The humane society educates?:rolleyes: :lol:

http://www.animalscam.com/organizations.cfm

I do agree that to tear at this Xenophon Society is without merit.
If and when they do more than take a stand on what is classical training and riding, then we may agree or not with them.

Right now, to use your example, to name themselves defenders of what is good, as those associations you mention do, is no ground for attack.

When they have an active track record, as those associations have by now, then you can say they are not on the level, they do it for the money, power, publicity, etc.:yes:

mbm
Oct. 5, 2007, 12:06 PM
fwiw, where i live the humane society is a good thing.... they have no kill policies etc, they also have various education programs.... .
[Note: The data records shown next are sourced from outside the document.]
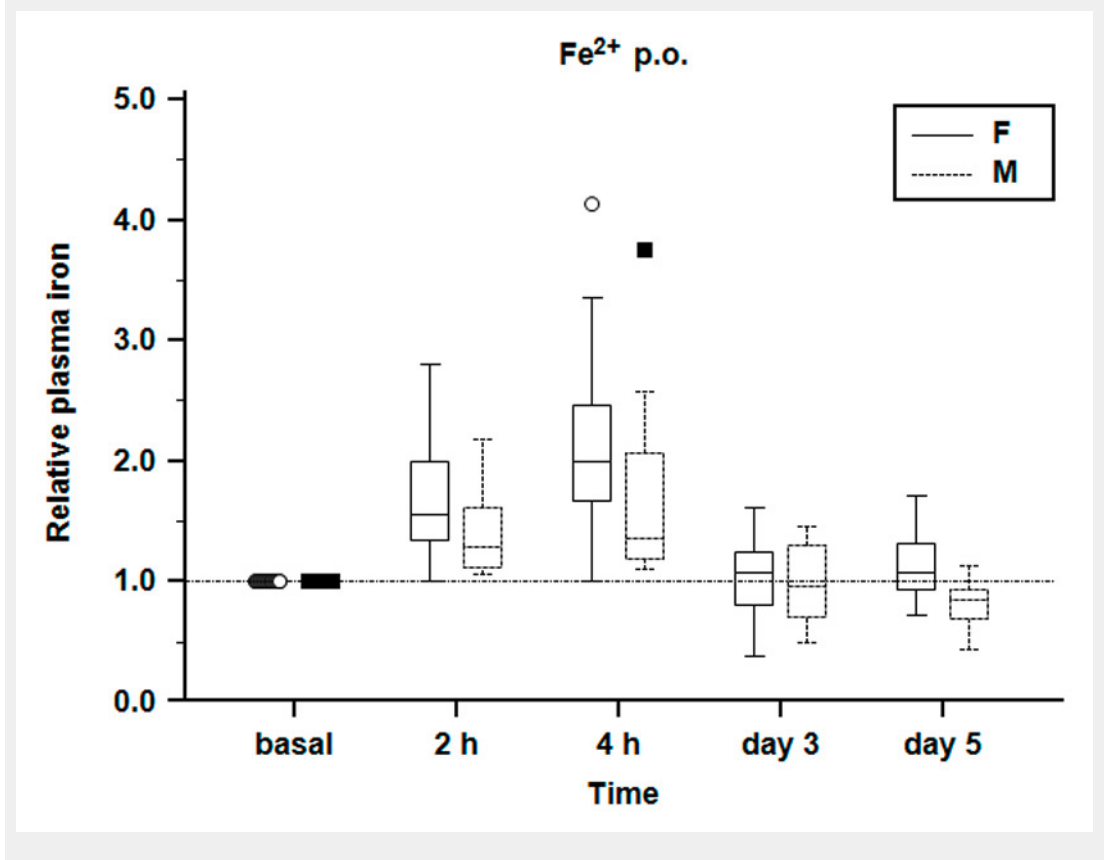
Figure 3 Relative plasma iron concentration. Relative plasma iron concentration during the first test phase. Plasma iron concentration before iron application is defined as reference = 1.0. Females show a greater relative increase of plasma iron. Plasma iron values on day 3 and 5 are comparable to initial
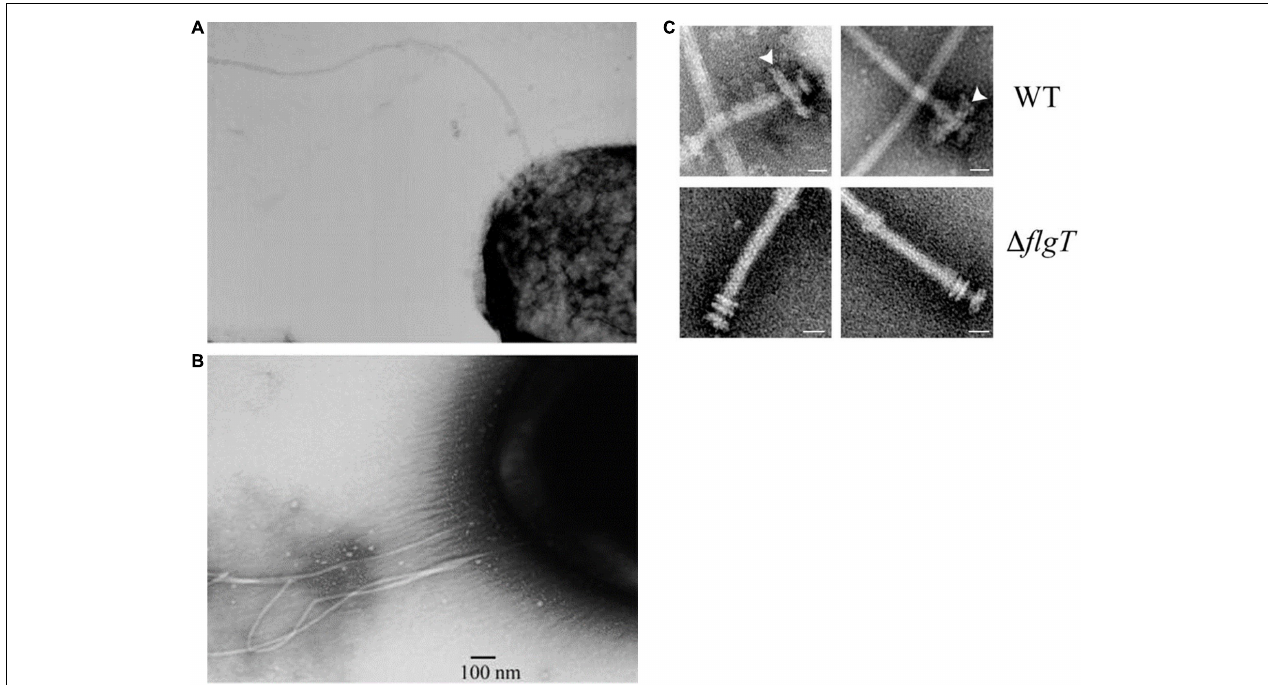
FIGURE 2 | Electron micrographs showing (A) single unidirectional flagellum expressed under laboratory conditions, Fla1. (B) Polar tuft of flagella, Fla2 expressed from CtrA controlled regulon when Fla1 is repressed. (C) Additional ring associated with L/P ring of Fla1, lost in FlgT mutants. Taken from Poggio et al. (2007) and Fabela et al. (2013) with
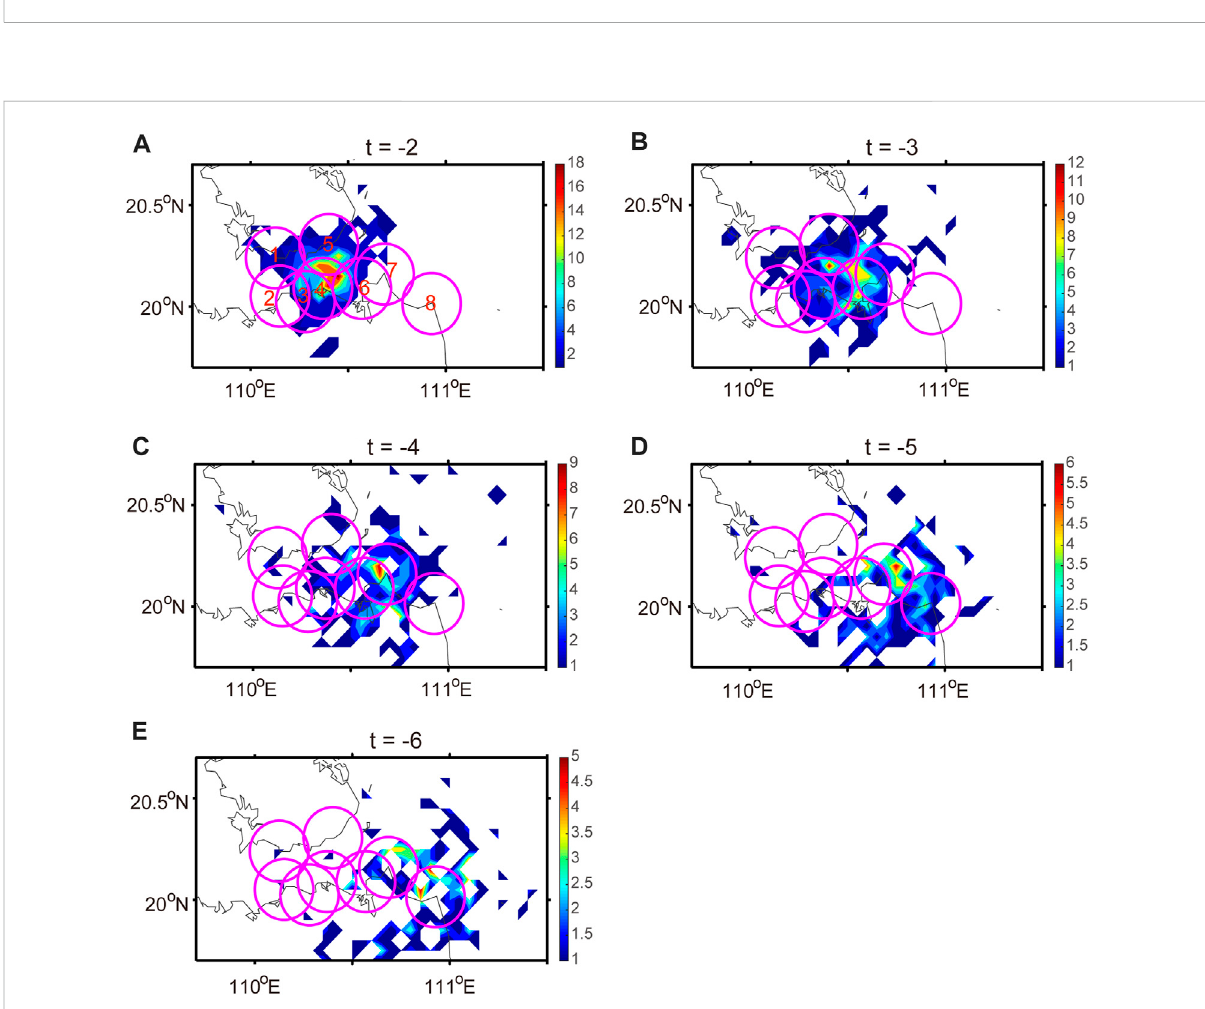
FIGURE 7 Proposed monitoring and early warning setup for Xuwen harbor. All eight visibility lidars, labeled and circled, are on the coast. Shading is the hourly backward-trajectoryfrequencydistribution from (A) t= − 2 hto (E) t= − 6 h(indicate theadvance time inhours)for Xuwen harbor. Pinkcircles are the effective radius of lidar (15 km). Positions 1 – 3 are built, positions 4-8 are proposed visibility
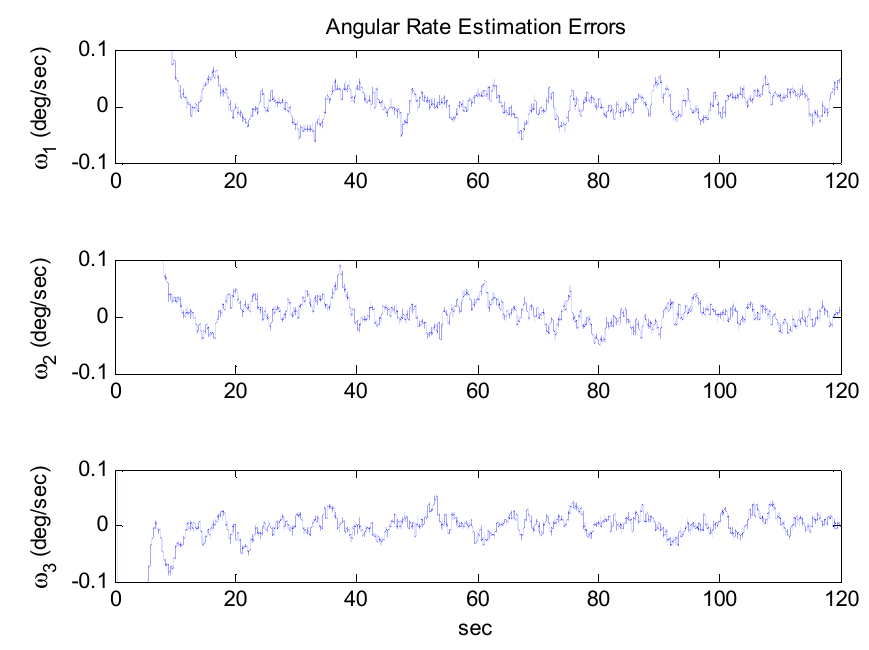
Figure 5. Angular rate estimation errors: Case 1.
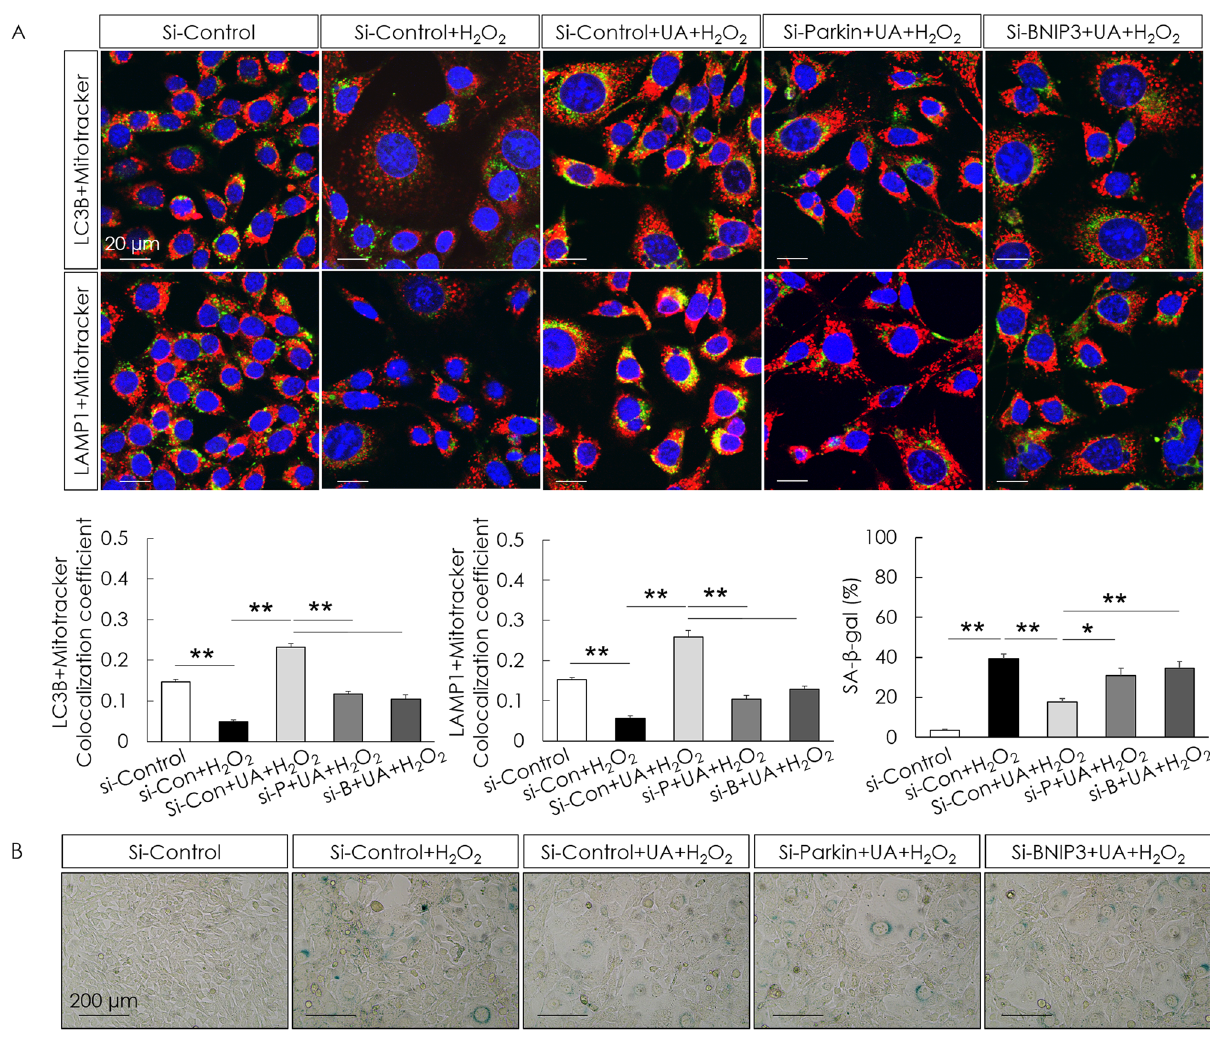
Figure 5. Effect of knockdown of Parkin and Bnip3 on UA-induced anti-senescent activity in HEI-OC1 cells. The co-localization areas (yellow puncta) of LC3B and MitoTracker, and LAMP1 and MitoTracker were significantly increased in si-Control H 2 O 2 -treated cells upon UA pre-treatment, whereas they were significantly decreased post siRNA-mediated knockdown of Parkin and Bnip3 ( A ). UA pre-treatment significantly decreased the percentage of β-gal-stained cells following H 2 O 2 treatment of si-Control HEI-OC1 cells, whereas the percentage of β-gal-stained cells was not reduced in cells transfected with Parkin and Bnip3 siRNAs ( B ). Data are presented as means ± standard errors of the mean of five independent experimental results (UA, Urolithin A; SA-β-gal, senescence associated-beta galactosidase). * p < 0.05, ** p <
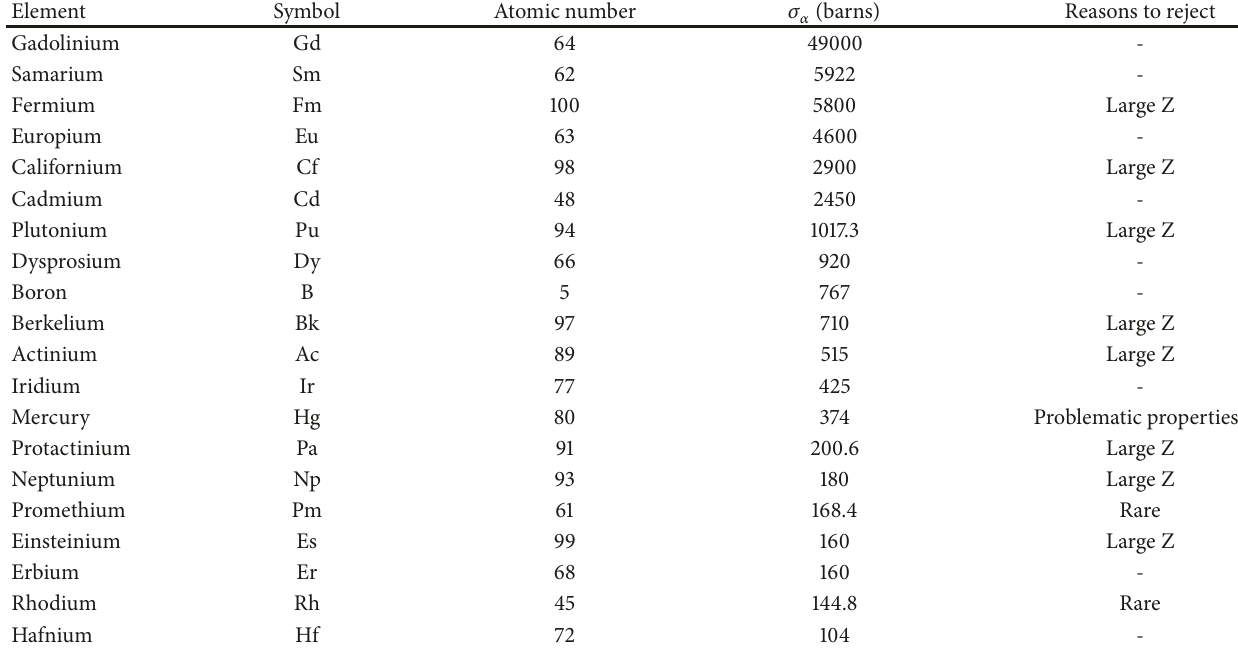
Table 1: Elements with the highest absorption capability classified with descending thermal microscopic absorption cross sections ( 𝜎 𝛼 ). Element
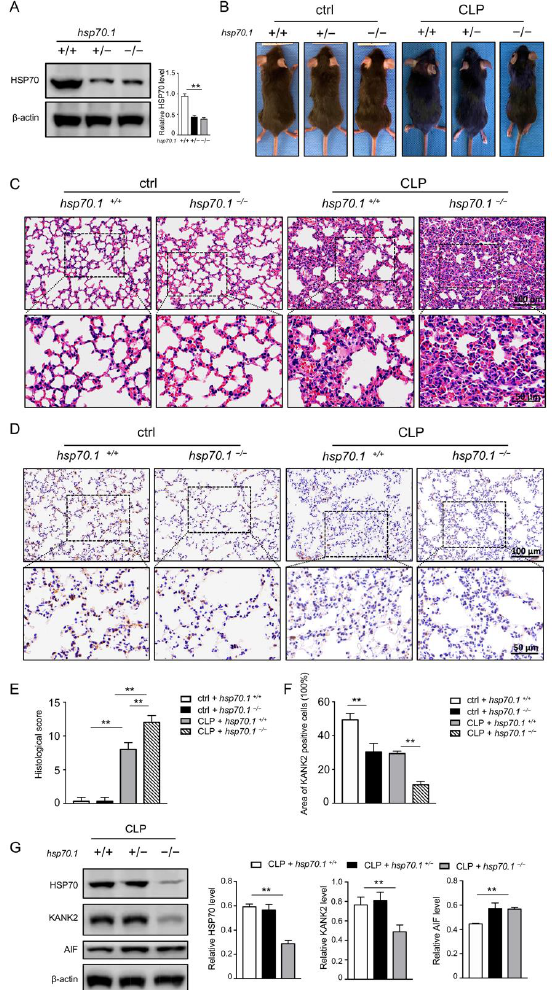
Figure 6. Interaction of HSP70 and KANK2 in hsp70.1 − / − mice. hsp70.1 +/+ , hsp70.1 +/ − , and hsp70.1 − / − mice were bred and the lung tissues were collected. The levels of HSP70 were measured in mice lung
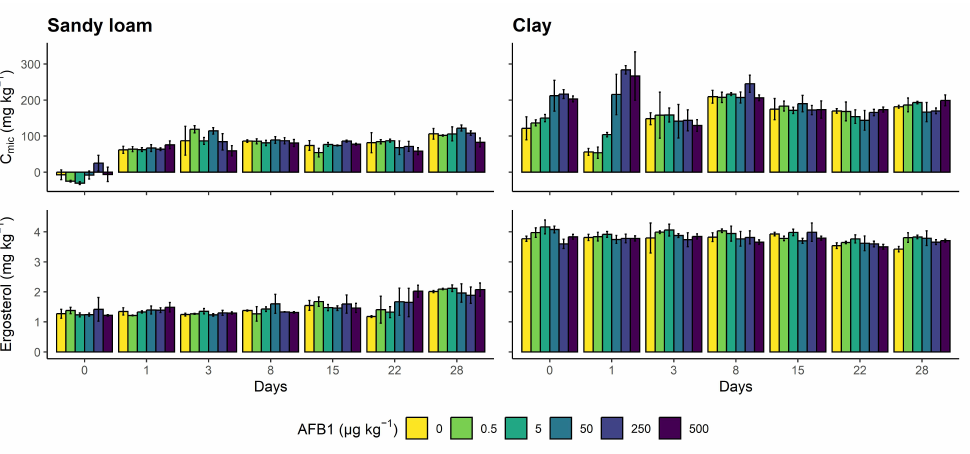
Figure A3. Microbial and fungal biomass: Barplots showing the average values for microbial biomass carbon (C mic ) and ergosterol as bioindicators for fungal biomass (ERG). The error bars represent the standard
i have no idea what that are like elsewhere.

and re: doing good: they have gotten peopel talking, they have voiced an opinion ,they have done various symposiums, or the organizers of the org have done symposiums, all that is good stuff.

Bluey
Oct. 5, 2007, 12:19 PM
fwiw, where i live the humane society is a good thing.... they have no kill policies etc, they also have various education programs.... .

i have no idea what that are like elsewhere.

and re: doing good: they have gotten peopel talking, they have voiced an opinion ,they have done various symposiums, or the organizers of the org have done symposiums, all that is good stuff.

You are aware that "no kill" policies, in general animal control/rescue work, are not seen as sustenable or reasonable policies?

Who do you think gets all those extra animals the "no kill" people can't take in, because of those "no kill" policies keep their turnover so low and so no place for the next needy animal?
Why is it better to warehouse unadoptable animals than euthanize them?

I am just making a point here, that, unless you are very well aquainted with a situation, their problems and what is being done, it is hard to have an opinion that makes sense for that situation.

No representative of the Xenophon Society has been controversial, speaking in the name of the society, that I know of.
As of now, that society has not really given much, as a society, for people to pick on it, as some are trying to.

That was my point.

MWWarmbloods
Feb. 19, 2008, 04:44 PM
http://www.allege-ideal.com/index.php?lang=en

Blkarab
Feb. 19, 2008, 04:53 PM
dressage4fun---Where are you located? Please PM me.

My instructor teaches the classical principles. She studies with Melissa Simms and attended the Neindorff school in Germany for a time.